__Work item__:
Rewrite all of the rows below, replacing each occurrence of "Person at" with "Subject at" and changing nothing else. Leave the pictures out of your answer.

__Data for this exercise__:
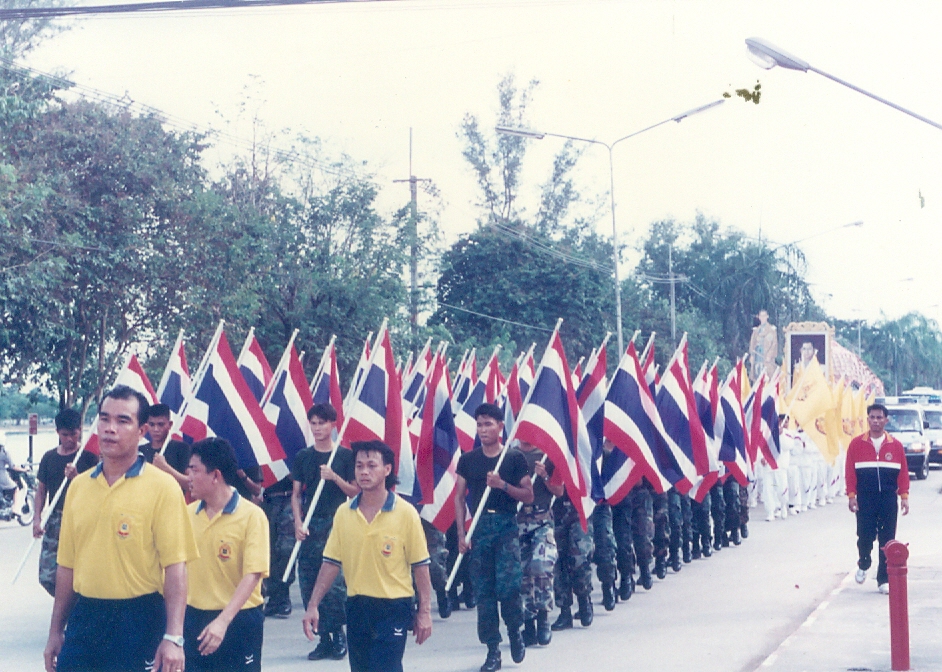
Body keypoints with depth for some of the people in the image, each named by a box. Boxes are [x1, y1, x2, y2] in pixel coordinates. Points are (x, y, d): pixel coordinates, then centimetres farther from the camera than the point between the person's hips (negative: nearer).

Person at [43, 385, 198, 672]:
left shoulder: (162, 487, -7)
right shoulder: (78, 486, 9)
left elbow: (175, 567, -12)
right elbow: (67, 565, 13)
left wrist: (173, 638, -19)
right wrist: (56, 631, 13)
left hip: (138, 619, -4)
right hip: (84, 617, 5)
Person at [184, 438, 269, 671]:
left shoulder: (251, 516, -12)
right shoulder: (188, 514, 4)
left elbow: (252, 575, -18)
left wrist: (223, 621, -27)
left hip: (237, 620, -5)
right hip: (194, 618, 5)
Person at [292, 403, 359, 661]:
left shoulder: (345, 456, 3)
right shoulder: (303, 456, 11)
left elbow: (355, 492, 4)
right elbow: (296, 494, 11)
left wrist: (335, 477, -12)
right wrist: (298, 522, -3)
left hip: (336, 526, -3)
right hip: (309, 528, 3)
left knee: (334, 582, -11)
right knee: (308, 585, 1)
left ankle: (338, 635, 0)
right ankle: (323, 638, 8)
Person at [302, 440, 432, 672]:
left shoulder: (405, 512, -8)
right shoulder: (343, 513, 3)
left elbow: (420, 566, -5)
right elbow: (331, 563, 6)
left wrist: (424, 612, -7)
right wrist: (313, 605, 1)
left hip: (393, 608, -4)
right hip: (357, 607, 4)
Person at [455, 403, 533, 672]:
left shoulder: (514, 458, 1)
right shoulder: (468, 460, 7)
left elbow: (528, 496, 3)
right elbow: (459, 498, 9)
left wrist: (503, 485, -13)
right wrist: (461, 534, 0)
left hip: (506, 526, -2)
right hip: (479, 527, 3)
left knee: (508, 586, -13)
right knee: (483, 591, 1)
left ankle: (515, 631, 16)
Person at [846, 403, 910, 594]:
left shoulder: (895, 445, 3)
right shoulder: (856, 444, 1)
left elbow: (903, 472, 4)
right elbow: (850, 471, 0)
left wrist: (904, 496, -1)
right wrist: (851, 495, -6)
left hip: (888, 498, 1)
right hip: (865, 499, -1)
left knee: (887, 540, 1)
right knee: (865, 535, 0)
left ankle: (884, 580, 8)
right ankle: (863, 565, 31)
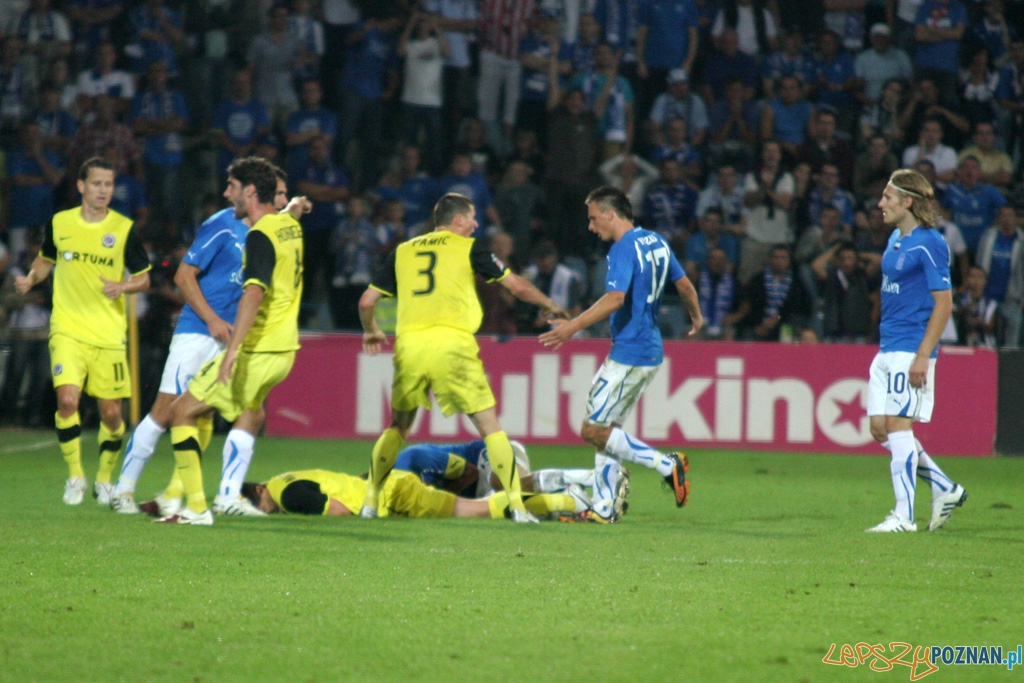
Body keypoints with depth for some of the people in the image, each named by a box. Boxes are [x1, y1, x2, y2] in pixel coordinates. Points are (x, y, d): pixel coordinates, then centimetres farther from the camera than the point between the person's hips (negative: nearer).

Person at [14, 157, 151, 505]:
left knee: (111, 412, 1)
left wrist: (122, 287, -15)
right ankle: (75, 475, -2)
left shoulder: (123, 229, -1)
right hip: (67, 329, 0)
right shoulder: (59, 223, 3)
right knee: (67, 399, -19)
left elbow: (143, 279, 6)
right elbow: (46, 259, 22)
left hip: (109, 334, 0)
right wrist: (31, 279, 2)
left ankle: (104, 479, 24)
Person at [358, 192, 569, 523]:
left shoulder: (402, 251, 18)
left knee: (398, 426, 21)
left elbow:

__Result__:
Body keypoints with depth for some of the people in the image, each named by a box. Boxes are [x1, y1, x2, y2] in pixel coordinates. Points are (x, y, d): pixel coordinates, then centimetres farther from the camera than the point between the person's hips (negative: nearer).

Subject at [43, 385, 198, 672]:
left shoulder: (162, 487, -7)
right shoulder: (78, 486, 9)
left elbow: (175, 567, -12)
right elbow: (67, 565, 13)
left wrist: (173, 638, -19)
right wrist: (56, 631, 13)
left hip: (138, 619, -4)
right hip: (84, 617, 5)
Subject at [184, 438, 269, 671]:
left shoulder: (251, 516, -12)
right shoulder: (188, 514, 4)
left elbow: (252, 575, -18)
left wrist: (223, 621, -27)
left hip: (237, 620, -5)
right hip: (194, 618, 5)
Subject at [292, 403, 359, 661]:
left shoulder: (345, 456, 3)
right shoulder: (303, 456, 11)
left elbow: (355, 492, 4)
right elbow: (296, 494, 11)
left wrist: (335, 477, -12)
right wrist: (298, 522, -3)
left hip: (336, 526, -3)
right hip: (309, 528, 3)
left knee: (334, 582, -11)
right knee: (308, 585, 1)
left ankle: (338, 635, 0)
right ankle: (323, 638, 8)
Subject at [302, 440, 432, 672]:
left shoulder: (405, 512, -8)
right shoulder: (343, 513, 3)
left elbow: (420, 566, -5)
right elbow: (331, 563, 6)
left wrist: (424, 612, -7)
right wrist: (313, 605, 1)
left hip: (393, 608, -4)
right hip: (357, 607, 4)
Subject at [455, 403, 533, 672]:
left shoulder: (514, 458, 1)
right shoulder: (468, 460, 7)
left elbow: (528, 496, 3)
right elbow: (459, 498, 9)
left wrist: (503, 485, -13)
right wrist: (461, 534, 0)
left hip: (506, 526, -2)
right hip: (479, 527, 3)
left knee: (508, 586, -13)
right knee: (483, 591, 1)
left ankle: (515, 631, 16)
Subject at [846, 403, 910, 594]:
left shoulder: (895, 445, 3)
right shoulder: (856, 444, 1)
left elbow: (903, 472, 4)
right elbow: (850, 471, 0)
left wrist: (904, 496, -1)
right wrist: (851, 495, -6)
left hip: (888, 498, 1)
right hip: (865, 499, -1)
left knee: (887, 540, 1)
right knee: (865, 535, 0)
left ankle: (884, 580, 8)
right ankle: (863, 565, 31)
Body keypoints with depth for some of the people in the image, each named by a box. Boxes are [x1, y1, x2, y2] in pixel coordinates. Points are (x, y, d): pixel coordinates, then centimetres farther from the camera than the point between the person's hips (negative: nearer).

Subject at [14, 157, 151, 505]:
left knee: (111, 412, 1)
left wrist: (122, 287, -15)
right ankle: (75, 475, -2)
left shoulder: (123, 229, -1)
right hip: (67, 329, 0)
right shoulder: (59, 223, 3)
right knee: (67, 399, -19)
left elbow: (143, 279, 6)
right elbow: (46, 259, 22)
left hip: (109, 334, 0)
right wrist: (31, 279, 2)
left ankle: (104, 479, 24)
Subject at [358, 192, 569, 523]:
left shoulder: (402, 251, 18)
left knee: (398, 426, 21)
left elbow:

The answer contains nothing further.